Bergmanis sees three reasons for the sharp decline. Firstly, the eagles migrate from the Baltic's to sub-Saharan Africa every winter and the migration route is far from safe.
"The birds usually fly via Turkey, Syria, Israel and Egypt and people there shoot them without mercy. Sometimes they fly via Greece and they get shot there – in an EU country!" Bergmanis said.
In Latvia, meanwhile, the privatisation of great swathes of forestland in the mid-1990s led to a surge in tree felling. Between 1992 and 2003, the amount of timber felled on privately owned land almost trebled, devastating the eagles' traditional habitats.
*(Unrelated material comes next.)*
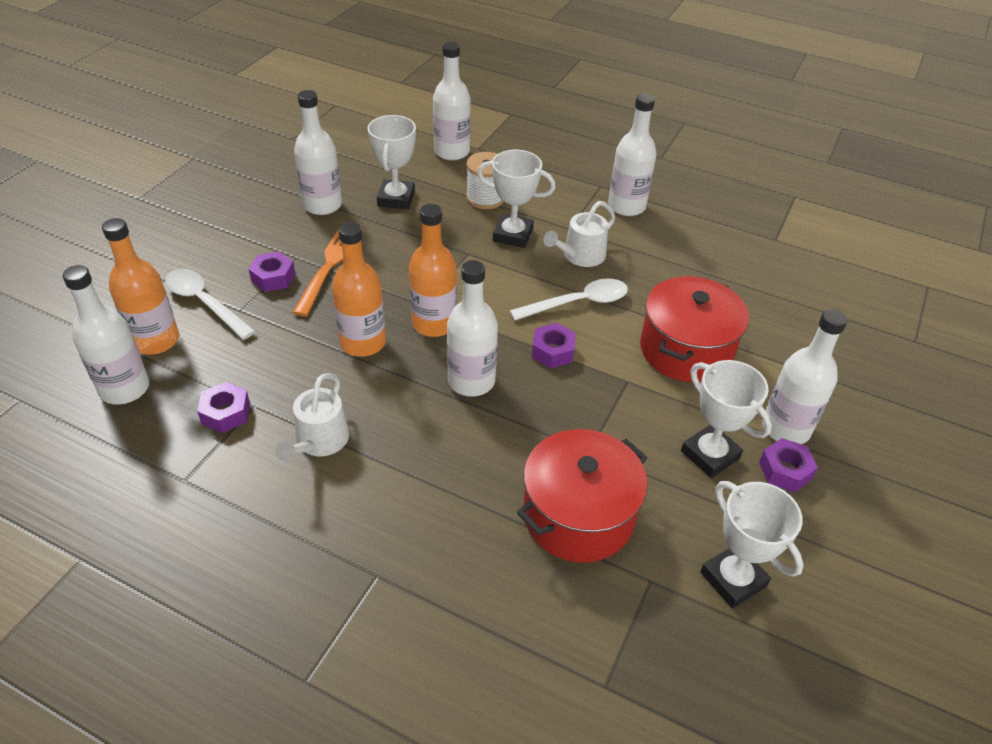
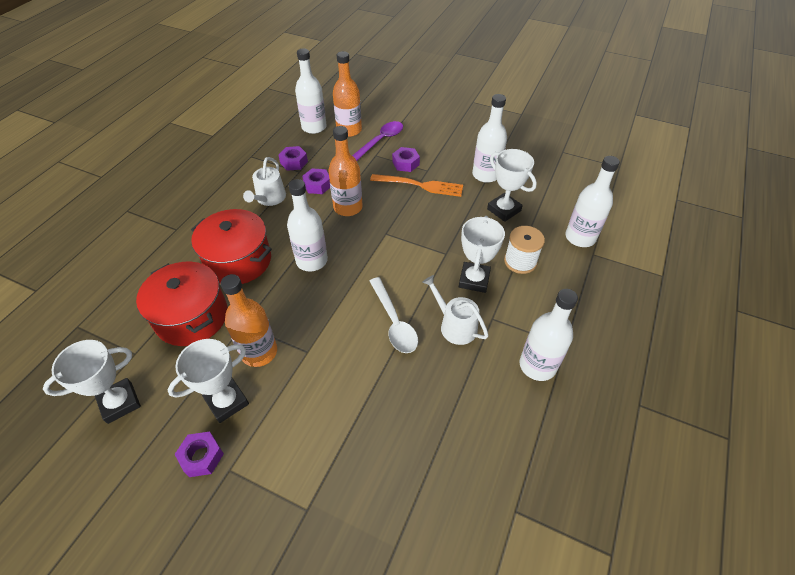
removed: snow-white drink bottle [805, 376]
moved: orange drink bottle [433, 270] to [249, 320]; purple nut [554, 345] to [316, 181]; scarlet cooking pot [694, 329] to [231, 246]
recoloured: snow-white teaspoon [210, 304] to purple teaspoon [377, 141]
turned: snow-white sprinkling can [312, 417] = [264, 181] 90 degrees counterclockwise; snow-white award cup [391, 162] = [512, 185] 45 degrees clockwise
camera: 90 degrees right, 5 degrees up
"If people go on at this rate, pretty soon there won't be anything left to fell on private land," Bergmanis said grimly.
The business boom generated by EU membership was part of that process. Between 2002 and 2005, Latvian timber exports grew by over 50 percent, with the vast majority going to older EU states.
"It's all about the economy. Forestry firms pay taxes, support the budget, pay teachers and doctors; eagles don't," Bergmanis said.
Simultaneously, EU membership stimulated a wave of intensified farming. Between 2003 and 2006, the amount of land devoted to agriculture in Latvia jumped by almost a third.
That sudden intensification has devastated the habitat of the field mice, which constitute the eagles' main prey.
"A year ago, this was a meadow. Now they've ploughed it, harrowed it, sown it and covered the ground in chemicals – you won't find many mice living here," Bergmanis said, standing in bare brown field just metres from an eagle's nest.
"Man can't live where there's no food. Nor can eagles," he added.
But the EU could yet prove to be the eagles' hope. In recent years, carefully targeted regeneration policies in Western Europe have allowed threatened species to re-colonize territories where they had died out decades or centuries ago.
And with European agricultural policy apparently beginning to turn in favour of less environmentally harmful farming methods, the wholesale devastation of woodland and meadows could soon give way to a more balanced approach. That would only benefit the eagles.
"There is hope. What we need to do is bring the intensive farming and forestry under control," Bergmanis said.
But at present, the economic boom, which the EU helped inspire, is threatening to sound the birds' death-knell.
"Right now, it looks like we're repeating the mistakes they made in the West 40 years ago," Bergmanis said.